# What is required
Rewrite every line of text in the records below as a numbered list, skipping any blank lines. Leave the pictures out of your answer.

#### Provided entries

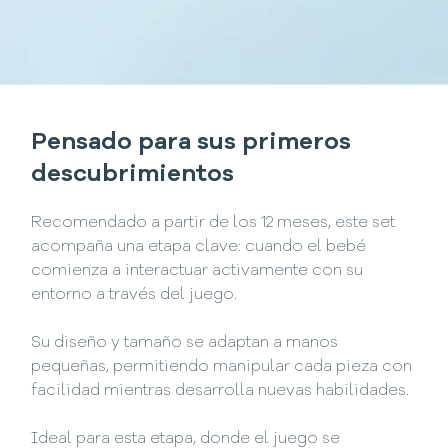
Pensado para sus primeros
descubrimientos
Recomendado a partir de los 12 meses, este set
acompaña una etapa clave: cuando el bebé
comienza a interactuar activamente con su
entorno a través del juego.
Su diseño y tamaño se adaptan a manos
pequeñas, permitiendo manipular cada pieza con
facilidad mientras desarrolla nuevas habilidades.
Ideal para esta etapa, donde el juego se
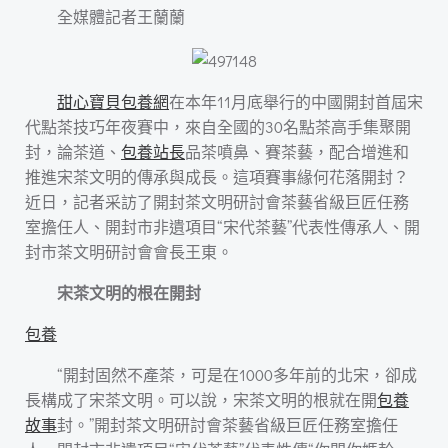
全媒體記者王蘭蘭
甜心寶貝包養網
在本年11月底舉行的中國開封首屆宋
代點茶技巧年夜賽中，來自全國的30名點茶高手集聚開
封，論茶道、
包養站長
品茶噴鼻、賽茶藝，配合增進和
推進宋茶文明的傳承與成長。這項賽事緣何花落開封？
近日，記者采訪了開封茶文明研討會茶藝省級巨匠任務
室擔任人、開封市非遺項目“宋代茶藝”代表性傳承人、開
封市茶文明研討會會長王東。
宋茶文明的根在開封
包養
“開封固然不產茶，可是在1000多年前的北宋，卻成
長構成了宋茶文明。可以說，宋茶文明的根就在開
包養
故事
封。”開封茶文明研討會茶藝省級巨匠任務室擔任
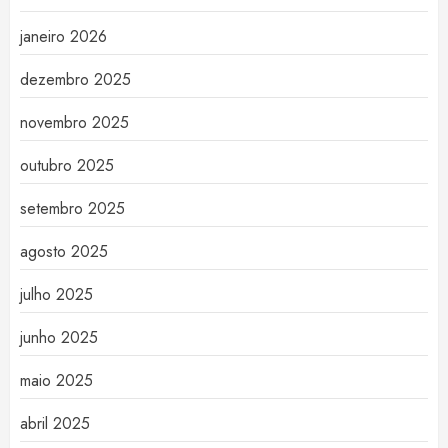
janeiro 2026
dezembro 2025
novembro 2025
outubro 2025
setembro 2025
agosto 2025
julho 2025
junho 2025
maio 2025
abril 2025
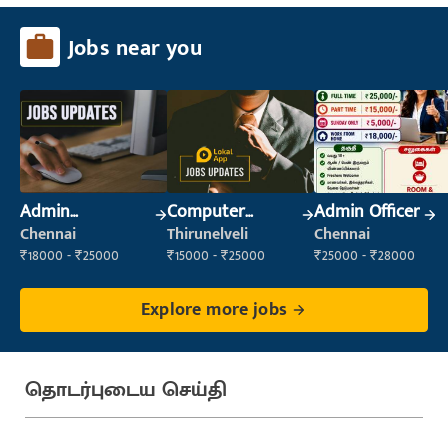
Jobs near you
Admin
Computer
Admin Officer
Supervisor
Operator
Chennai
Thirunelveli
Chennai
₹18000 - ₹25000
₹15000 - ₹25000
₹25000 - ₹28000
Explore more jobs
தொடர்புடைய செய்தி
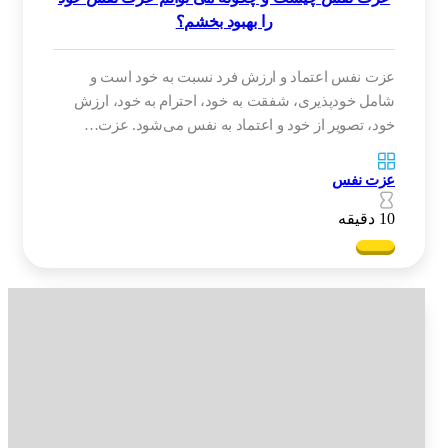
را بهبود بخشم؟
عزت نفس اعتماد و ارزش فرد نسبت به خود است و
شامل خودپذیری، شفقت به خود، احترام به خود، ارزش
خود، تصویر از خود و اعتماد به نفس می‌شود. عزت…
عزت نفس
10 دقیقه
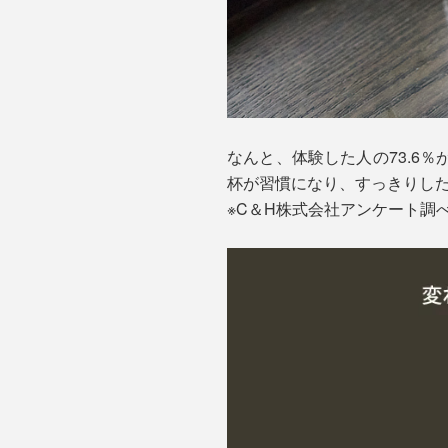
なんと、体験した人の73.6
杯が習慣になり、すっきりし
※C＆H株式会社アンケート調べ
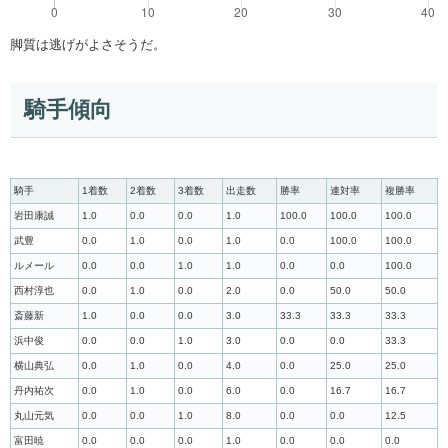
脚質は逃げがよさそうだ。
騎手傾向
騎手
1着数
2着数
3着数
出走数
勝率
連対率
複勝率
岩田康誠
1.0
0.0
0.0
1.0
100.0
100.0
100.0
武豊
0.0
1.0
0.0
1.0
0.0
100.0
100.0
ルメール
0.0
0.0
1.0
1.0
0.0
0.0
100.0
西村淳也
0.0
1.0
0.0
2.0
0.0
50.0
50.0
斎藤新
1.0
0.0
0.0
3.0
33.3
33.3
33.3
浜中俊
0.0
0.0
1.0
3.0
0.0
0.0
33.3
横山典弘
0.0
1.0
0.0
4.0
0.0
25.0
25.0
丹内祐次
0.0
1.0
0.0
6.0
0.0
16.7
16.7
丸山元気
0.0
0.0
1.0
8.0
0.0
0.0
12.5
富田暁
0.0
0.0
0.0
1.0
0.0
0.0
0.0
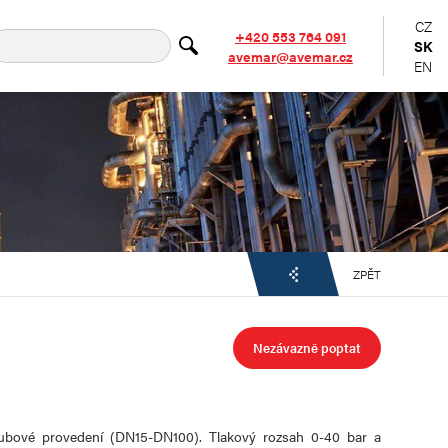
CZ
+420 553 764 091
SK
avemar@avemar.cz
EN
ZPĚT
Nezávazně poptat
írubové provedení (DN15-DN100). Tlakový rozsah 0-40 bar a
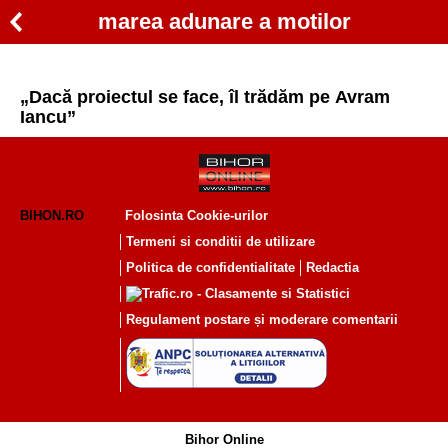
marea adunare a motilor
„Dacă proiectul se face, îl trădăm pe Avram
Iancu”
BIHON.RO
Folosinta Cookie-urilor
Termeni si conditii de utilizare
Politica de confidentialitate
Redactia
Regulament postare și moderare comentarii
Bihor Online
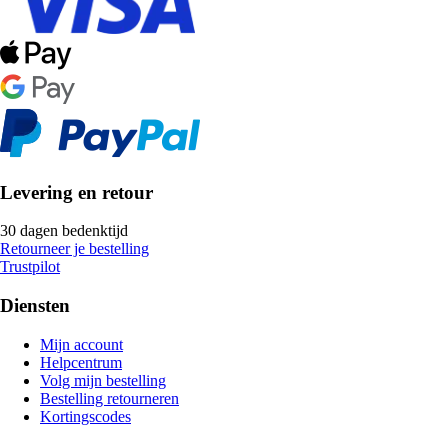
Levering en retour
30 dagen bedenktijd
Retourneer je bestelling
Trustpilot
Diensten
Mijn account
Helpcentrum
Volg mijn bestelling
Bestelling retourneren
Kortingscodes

########

# Response box
1. Pensado para sus primeros
2. descubrimientos
3. Recomendado a partir de los 12 meses, este set
4. acompaña una etapa clave: cuando el bebé
5. comienza a interactuar activamente con su
6. entorno a través del juego.
7. Su diseño y tamaño se adaptan a manos
8. pequeñas, permitiendo manipular cada pieza con
9. facilidad mientras desarrolla nuevas habilidades.
10. Ideal para esta etapa, donde el juego se
11. 全媒體記者王蘭蘭
12. 甜心寶貝包養網
13. 在本年11月底舉行的中國開封首屆宋
14. 代點茶技巧年夜賽中，來自全國的30名點茶高手集聚開
15. 封，論茶道、
16. 包養站長
17. 品茶噴鼻、賽茶藝，配合增進和
18. 推進宋茶文明的傳承與成長。這項賽事緣何花落開封？
19. 近日，記者采訪了開封茶文明研討會茶藝省級巨匠任務
20. 室擔任人、開封市非遺項目“宋代茶藝”代表性傳承人、開
21. 封市茶文明研討會會長王東。
22. 宋茶文明的根在開封
23. 包養
24. “開封固然不產茶，可是在1000多年前的北宋，卻成
25. 長構成了宋茶文明。可以說，宋茶文明的根就在開
26. 包養
27. 故事
28. 封。”開封茶文明研討會茶藝省級巨匠任務室擔任
29. janeiro 2026
30. dezembro 2025
31. novembro 2025
32. outubro 2025
33. setembro 2025
34. agosto 2025
35. julho 2025
36. junho 2025
37. maio 2025
38. abril 2025
39. Jobs near you
40. Admin
41. Computer
42. Admin Officer
43. Supervisor
44. Operator
45. Chennai
46. Thirunelveli
47. Chennai
48. ₹18000 - ₹25000
49. ₹15000 - ₹25000
50. ₹25000 - ₹28000
51. Explore more jobs
52. தொடர்புடைய செய்தி
53. را بهبود بخشم؟
54. عزت نفس اعتماد و ارزش فرد نسبت به خود است و
55. شامل خودپذیری، شفقت به خود، احترام به خود، ارزش
56. خود، تصویر از خود و اعتماد به نفس می‌شود. عزت…
57. عزت نفس
58. 10 دقیقه
59. なんと、体験した人の73.6
60. 杯が習慣になり、すっきりし
61. ※C＆H株式会社アンケート調べ
62. 脚質は逃げがよさそうだ。
63. 騎手傾向
64. 騎手
65. 1着数
66. 2着数
67. 3着数
68. 出走数
69. 勝率
70. 連対率
71. 複勝率
72. 岩田康誠
73. 1.0
74. 0.0
75. 0.0
76. 1.0
77. 100.0
78. 100.0
79. 100.0
80. 武豊
81. 0.0
82. 1.0
83. 0.0
84. 1.0
85. 0.0
86. 100.0
87. 100.0
88. ルメール
89. 0.0
90. 0.0
91. 1.0
92. 1.0
93. 0.0
94. 0.0
95. 100.0
96. 西村淳也
97. 0.0
98. 1.0
99. 0.0
100. 2.0
101. 0.0
102. 50.0
103. 50.0
104. 斎藤新
105. 1.0
106. 0.0
107. 0.0
108. 3.0
109. 33.3
110. 33.3
111. 33.3
112. 浜中俊
113. 0.0
114. 0.0
115. 1.0
116. 3.0
117. 0.0
118. 0.0
119. 33.3
120. 横山典弘
121. 0.0
122. 1.0
123. 0.0
124. 4.0
125. 0.0
126. 25.0
127. 25.0
128. 丹内祐次
129. 0.0
130. 1.0
131. 0.0
132. 6.0
133. 0.0
134. 16.7
135. 16.7
136. 丸山元気
137. 0.0
138. 0.0
139. 1.0
140. 8.0
141. 0.0
142. 0.0
143. 12.5
144. 富田暁
145. 0.0
146. 0.0
147. 0.0
148. 1.0
149. 0.0
150. 0.0
151. 0.0
152. CZ
153. +420 553 764 091
154. SK
155. avemar@avemar.cz
156. EN
157. ZPĚT
158. Nezávazně poptat
159. írubové provedení (DN15-DN100). Tlakový rozsah 0-40 bar a
160. marea adunare a motilor
161. „Dacă proiectul se face, îl trădăm pe Avram
162. Iancu”
163. BIHON.RO
164. Folosinta Cookie-urilor
165. Termeni si conditii de utilizare
166. Politica de confidentialitate
167. Redactia
168. Regulament postare și moderare comentarii
169. Bihor Online
170. Levering en retour
171. 30 dagen bedenktijd
172. Retourneer je bestelling
173. Trustpilot
174. Diensten
175. Mijn account
176. Helpcentrum
177. Volg mijn bestelling
178. Bestelling retourneren
179. Kortingscodes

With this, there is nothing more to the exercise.